The findings show that only a small number of people wouldn’t vote because they don’t like their local candidates (9 per cent) suggesting that the national picture is having much more of an impact than is typical.

Of retirees (over-64s) who are most likely to abstain, 37 per cent of those polled said it was because they don’t like either party.

Meanwhile one in three people with lower education will not vote because they feel their vote doesn’t count.

Meanwhile, after rows over the party moving to the right, supporting Israel and ditching left-wing candidates, previous Labour voters are most likely to abstain because they don’t like either parties’ policies (54 per cent). Notably Unite, Britain’s biggest union, this week announced it would not endorse Labour’s manifesto.

Techne UK chief executive Michela Morizzo warned that the abstentionism will be so high that voter profiles for the main parties will change.

She said: “There is no question this election could present the lowest turnout, perhaps in election history. The key issues with those voters who say they will not vote, whether they be young or of older years, is they say that they cannot trust any political party or politician.

“This trust issue, the breakdown of the covenant between the electors and those who represent them, is the key factor for why at this election those who stay at home and don’t vote could form the largest share of the election vote ever.

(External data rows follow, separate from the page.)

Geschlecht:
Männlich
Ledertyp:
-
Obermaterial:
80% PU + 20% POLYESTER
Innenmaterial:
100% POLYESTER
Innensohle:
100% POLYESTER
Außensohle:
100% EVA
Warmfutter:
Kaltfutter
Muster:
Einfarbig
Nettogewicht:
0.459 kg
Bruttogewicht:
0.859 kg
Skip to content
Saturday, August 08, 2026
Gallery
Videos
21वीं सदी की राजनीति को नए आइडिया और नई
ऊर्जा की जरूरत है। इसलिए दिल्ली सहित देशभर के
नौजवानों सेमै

“We will see in the coming weeks but probably only [whoever] is really convinced of which party deserves his vote will go to vote. This would mean not a positive scenario for the Conservatives. Time and polls will tell.”

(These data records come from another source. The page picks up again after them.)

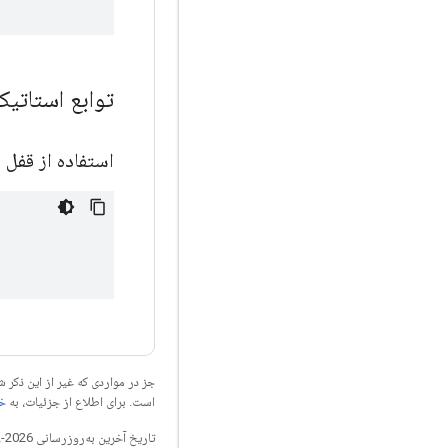
توابع استات
استفاده از قفل
جز در مواردی که غیر از این ذک
است. برای اطلاع از جزئیات، به
خطم
تاریخ آخرین به‌روزرسانی 2026-02-18 به‌وقت ساعت هماهنگ جهانی.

Ms Morizzo added: “The risk of a low turnout is very high because there is abstentionism among those who voted Conservative and have lost confidence, which risks adding to the traditional abstentionism, ie the most fragile social classes. As a result of the polls, we could find an identikit of the Conservative voter that is very different from that of 2019.”

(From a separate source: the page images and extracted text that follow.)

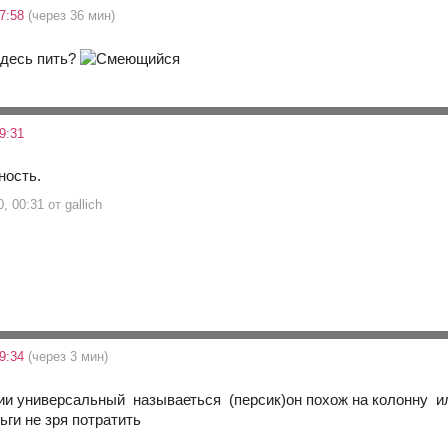
17:58
(через 36 мин)
здесь пить?
9:31
ность.
, 00:31 от gallich
19:34
(через 3 мин)
ии универсальный называеться (персик)он похож на колонну ил
ьги не зря потратить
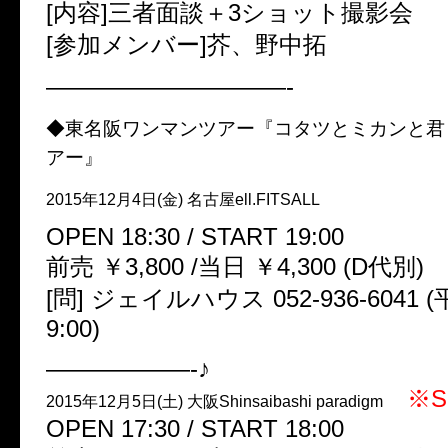
[内容]三者面談＋3ショット撮影会
[参加メンバー]芥、野中拓
——————————-
◆東名阪ワンマンツアー『コタツとミカンと君
アー』
2015年12月4日(金) 名古屋ell.FITSALL
OPEN 18:30 / START 19:00
前売 ￥3,800 /当日 ￥4,300 (D代別)
[問] ジェイルハウス 052-936-6041 (
9:00)
——————-♪
※S
2015年12月5日(土) 大阪Shinsaibashi paradigm
OPEN 17:30 / START 18:00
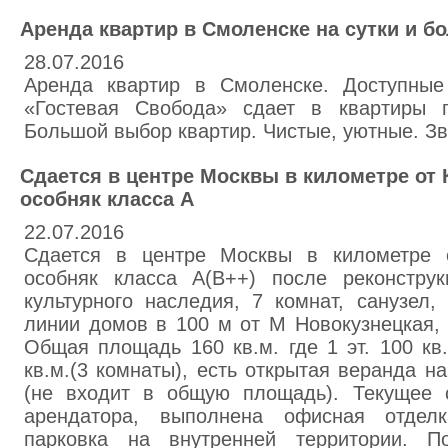
Аренда квартир в Смоленске на сутки и бо
28.07.2016
Аренда квартир в Смоленске. Доступные
«Гостевая Свобода» сдает в квартиры п
Большой выбор квартир. Чистые, уютные. Зв
Сдается в центре Москвы в километре от
особняк класса А
22.07.2016
Сдается в центре Москвы в километре 
особняк класса А(В++) после реконструк
культурного наследия, 7 комнат, санузел,
линии домов в 100 м от М Новокузнецкая, у
Общая площадь 160 кв.м. где 1 эт. 100 кв.
кв.м.(3 комнаты), есть открытая веранда на
(не входит в общую площадь). Текущее 
арендатора, выполнена офисная отдел
парковка на внутренней территории. По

Luke Tryl from campaigning organisation More in Common warned that a lack of belief that political parties offer solutions to fixing problems in Britain is at the heart of voter cynicism and apathy.

He said: “The big question is does the time for mood change mean more people want to go out and cast their vote or does the pervasive sense of apathy and cynicism mean more people decide not to bother?

“What’s certainly true from our focus group conversations is very few people are confident that whoever wins can fix the challenges facing ‘broken’ Britain.”

An Electoral Commission spokesperson said: “A general election is an important opportunity for people to express their views, and registering is the first step to the ballot box. It’s quick and simple to apply, and with less than two weeks left until the deadline, time is of the essence.

“All voters must be registered before midnight on 18 June to take part, and those that plan to vote at a polling station need to check that they have an accepted form of ID in order to get their ballot paper. Anyone that is unable or does not want to vote at a polling station in Great Britain, can apply for a postal vote by 5pm on 19 June or a proxy vote – where someone votes on your behalf – by 5pm on 26 June. Complete these tasks and you’ll be ready to cast your vote on 4 July.”